# WHAT YOU NEED TO DO
1. Retype everything in the write-only properties post below from "cs.SomeMethod();" down to "code wrong information.".
2. Answer these questions using the post on write-only properties below.
(a) Which accessor do the properties the author noticed either lack or make private?
(b) What string does TestMethod assign to MyProperty?
(c) What text does SomeMethod concatenate onto _someValue?

# SOURCE DOCUMENT
********

Again as with my code reviews, one of the things I noticed in many classes is that they all have properties with only set accessors, but either no get accessor at all or with a private get accessor.

Although if you think for a sec, it sounds good to have many times a writable property but not readable. In fact, even I had the same notion many a times while writing code so far. But one thing I realized or learned today that such a feature is really not needed or its kind of not worthy to have in your code. The reason is simple that consumer code using your property can set a value for your private variable, so when he can set a value that means he already knows the value, so why to make your property a read only?

As of now, you may think that “OK? but what if I change this private variable's value once the consumer code sets a value to it”. Let me show that in code:

class CustomClass
{
    private string _someValue;
    
    public string MyProperty
    {
        set
        {
            _someValue = value;
        }
    }
    
    public void SomeMethod()
    {
        if (!string.IsNullOrEmpty(_someValue))
        {
            //Do some operations
           _someValue = string.Concat(_someValue, " some other values");
        }
    }
}

class TestClass
{
    public void TestMethod()
    {
        CustomClass cs = new CustomClass();
        cs.MyProperty = "My values";
        
        cs.SomeMethod();
    }
}

If you are planning to do this, then you are having a flawed design actually. When you are receiving a value from consumer into your class, then you should not change it or use it to store it, rather use other member to store the data. This way, a guy who is having rights to set a data will also have rights to get (read) a data. That way, you shall have a better design implemented. Because if you do not do this, later on, if consumer calls a method which may return this set value along with other data (say as a List<TVal>), then you are giving the consumer code wrong information.

Along with this, I do not see any better security added to your data in your class at all, right? Think for a moment. The only reason you implement properties to have a better security is mostly for not giving writable access. But here in this case, you already gave away the most critical part of the security and now you are trying do a small work in making it secure which is not really useful.

Hope it helps, your comments are welcome.

********

# SOURCE MATERIAL
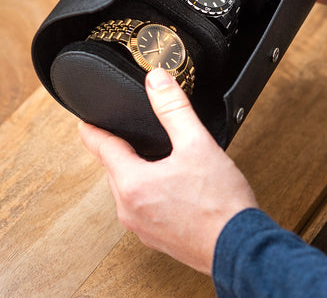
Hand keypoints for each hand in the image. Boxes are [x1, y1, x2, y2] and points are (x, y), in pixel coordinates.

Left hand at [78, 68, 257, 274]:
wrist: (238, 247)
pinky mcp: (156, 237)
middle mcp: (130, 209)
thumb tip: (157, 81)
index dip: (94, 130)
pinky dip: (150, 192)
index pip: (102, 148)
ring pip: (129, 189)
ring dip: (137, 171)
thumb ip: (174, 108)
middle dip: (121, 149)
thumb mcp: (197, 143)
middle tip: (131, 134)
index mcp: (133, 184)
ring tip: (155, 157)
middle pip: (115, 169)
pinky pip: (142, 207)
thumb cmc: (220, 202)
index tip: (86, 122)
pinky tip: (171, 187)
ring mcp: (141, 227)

********

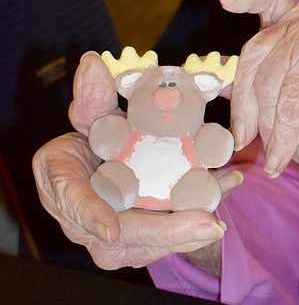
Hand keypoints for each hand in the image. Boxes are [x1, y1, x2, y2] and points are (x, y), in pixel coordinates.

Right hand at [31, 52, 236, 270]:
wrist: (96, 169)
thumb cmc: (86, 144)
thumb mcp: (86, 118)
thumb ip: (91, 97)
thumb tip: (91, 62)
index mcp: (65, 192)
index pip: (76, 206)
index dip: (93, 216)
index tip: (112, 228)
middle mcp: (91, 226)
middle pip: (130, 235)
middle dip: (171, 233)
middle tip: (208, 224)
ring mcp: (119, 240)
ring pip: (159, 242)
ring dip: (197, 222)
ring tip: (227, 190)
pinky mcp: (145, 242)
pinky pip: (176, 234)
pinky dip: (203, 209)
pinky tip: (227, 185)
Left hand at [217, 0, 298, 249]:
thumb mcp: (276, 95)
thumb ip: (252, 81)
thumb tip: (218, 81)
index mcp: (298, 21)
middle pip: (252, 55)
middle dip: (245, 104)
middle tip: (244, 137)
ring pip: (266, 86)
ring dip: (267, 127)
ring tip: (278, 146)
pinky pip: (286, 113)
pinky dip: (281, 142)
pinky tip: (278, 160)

********

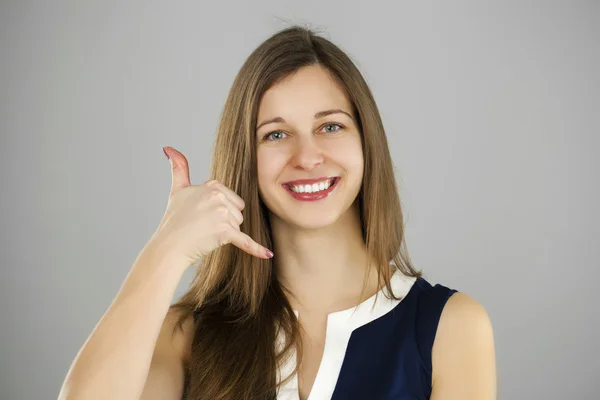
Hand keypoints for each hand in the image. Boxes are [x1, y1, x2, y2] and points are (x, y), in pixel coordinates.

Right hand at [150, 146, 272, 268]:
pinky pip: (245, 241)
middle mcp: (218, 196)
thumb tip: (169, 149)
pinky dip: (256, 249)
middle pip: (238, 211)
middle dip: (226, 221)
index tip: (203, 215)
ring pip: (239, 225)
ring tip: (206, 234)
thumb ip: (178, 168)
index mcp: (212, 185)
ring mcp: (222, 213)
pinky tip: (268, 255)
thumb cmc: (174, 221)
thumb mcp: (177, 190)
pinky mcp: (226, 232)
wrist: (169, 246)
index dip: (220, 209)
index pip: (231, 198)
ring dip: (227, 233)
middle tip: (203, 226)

********

# ANSWERS TO THE EXERCISES
1.
cs.SomeMethod();
    }
}

If you are planning to do this, then you are having a flawed design actually. When you are receiving a value from consumer into your class, then you should not change it or use it to store it, rather use other member to store the data. This way, a guy who is having rights to set a data will also have rights to get (read) a data. That way, you shall have a better design implemented. Because if you do not do this, later on, if consumer calls a method which may return this set value along with other data (say as a List<TVal>), then you are giving the consumer code wrong information.

2.
(a) The get accessor.
(b) "My values"
(c) " some other values"